Irish current affairs television programme (1966–76)

7 Days (previously Seven Days) is an Irish current affairs television programme presented by Brian Farrell, Brian Cleeve, and John O'Donoghue, and was broadcast on RTÉ One from 1966 until 1976.

==History==

===Background===

Seven Days was created by RTÉ One as a replacement for the existing programme Sixty Six. It was developed at a time when the station was expanding its current affairs programming. Innovations included having TDs and senators from the political parties giving their opinions on Dáil proceedings instead of hearing from the political correspondents of the daily newspapers. Broadcast live on Monday evenings between 8:45pm and 9:15pm, it quickly became RTÉ's flagship current affairs programme. Seven Days was broadcast for the first time on 26 September 1966.

===Presenters===

John O'Donoghue, Brian Cleeve and Brian Farrell were the first presenters of the programme. The three had earlier worked on Telefís Éireann's first current affairs programme Broadsheet in the early 1960s.

===Rebranding===

In 1967 the programme was merged with another current affairs programme, Division, and rebranded as 7 Days. As a result of this amalgamation the team of presenters was expanded to include David Thornley, Ted Nealon, Bill O'Herlihy and Paddy Gallagher.

In 1968, it was announced that the current affairs programme, which often tackled subjects of public controversy in a forthright manner, was to be moved to the RTÉ News division. This led to a threatened strike and ultimately to the resignation of several of the programme's presenters.

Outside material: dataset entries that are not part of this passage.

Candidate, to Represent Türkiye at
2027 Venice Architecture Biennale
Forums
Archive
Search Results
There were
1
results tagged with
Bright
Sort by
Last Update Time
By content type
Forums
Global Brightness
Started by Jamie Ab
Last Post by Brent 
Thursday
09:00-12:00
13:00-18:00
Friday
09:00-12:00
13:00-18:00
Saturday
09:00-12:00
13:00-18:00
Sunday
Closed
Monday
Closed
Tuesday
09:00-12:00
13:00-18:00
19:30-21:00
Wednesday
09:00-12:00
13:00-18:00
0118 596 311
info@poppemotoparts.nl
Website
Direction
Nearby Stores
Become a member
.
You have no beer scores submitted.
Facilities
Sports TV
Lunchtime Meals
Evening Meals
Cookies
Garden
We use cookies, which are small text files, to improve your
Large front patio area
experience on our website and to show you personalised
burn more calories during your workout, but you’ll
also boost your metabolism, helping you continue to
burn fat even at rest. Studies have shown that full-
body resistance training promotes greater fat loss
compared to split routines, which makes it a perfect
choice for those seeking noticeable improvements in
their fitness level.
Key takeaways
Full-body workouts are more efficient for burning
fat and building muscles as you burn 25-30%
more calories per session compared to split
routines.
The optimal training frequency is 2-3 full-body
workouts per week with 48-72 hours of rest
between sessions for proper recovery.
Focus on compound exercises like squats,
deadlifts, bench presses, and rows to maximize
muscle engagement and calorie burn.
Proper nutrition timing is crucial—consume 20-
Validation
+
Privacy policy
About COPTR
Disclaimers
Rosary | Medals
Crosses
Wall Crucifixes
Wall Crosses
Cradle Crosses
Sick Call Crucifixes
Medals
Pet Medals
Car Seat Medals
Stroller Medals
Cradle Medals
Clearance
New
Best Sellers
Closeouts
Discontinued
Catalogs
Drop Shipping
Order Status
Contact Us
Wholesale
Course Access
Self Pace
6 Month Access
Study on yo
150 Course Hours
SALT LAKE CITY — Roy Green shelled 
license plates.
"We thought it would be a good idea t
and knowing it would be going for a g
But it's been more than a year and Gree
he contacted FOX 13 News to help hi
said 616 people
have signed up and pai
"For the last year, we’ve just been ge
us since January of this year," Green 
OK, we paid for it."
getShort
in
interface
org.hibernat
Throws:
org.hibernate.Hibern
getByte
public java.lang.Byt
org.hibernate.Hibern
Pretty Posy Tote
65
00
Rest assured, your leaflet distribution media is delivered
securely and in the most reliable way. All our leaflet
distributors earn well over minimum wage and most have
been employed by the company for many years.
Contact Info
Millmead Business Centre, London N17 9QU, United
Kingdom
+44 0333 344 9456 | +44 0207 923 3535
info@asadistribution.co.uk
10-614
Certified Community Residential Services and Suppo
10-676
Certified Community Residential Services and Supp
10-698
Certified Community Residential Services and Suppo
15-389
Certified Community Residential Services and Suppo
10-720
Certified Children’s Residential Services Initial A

7 Days was the first home-produced programme to be shown in colour by RTÉ, although colour transmissions of imports predated it.

===Tribunal of Inquiry===

In December 1969 the Oireachtas voted to establish a tribunal of inquiry regarding a 7 Days piece on money-lenders. The programme, which was filmed in part with hidden cameras and microphones, claimed that illegal moneylending was causing misery and that the State was not responding to it. The tribunal's terms of reference were:
- That the allegation of the use of strong-arm methods by unlicensed moneylenders was unfounded
- That the numbers and scale of illegal moneylenders operating in the country were far less than those suggested by the programme
- That the statements made in the programme purporting to be confessions by moneylenders as to strong-arm debt recovery tactics were entirely valueless

The tribunal concluded that the programme content had been exaggerated, although earlier claims that participants had been bribed with alcohol to respond to questions in a certain way were found to be untrue. Following the tribunal's report, comments critical of the manner of its establishment and the implications of the tribunal's conclusions were made in the Dáil on 25 February 1971 and 9 March 1971 by, among others, Barry Desmond and Garret FitzGerald.

===Ending===

7 Days was broadcast for the final time in 1976.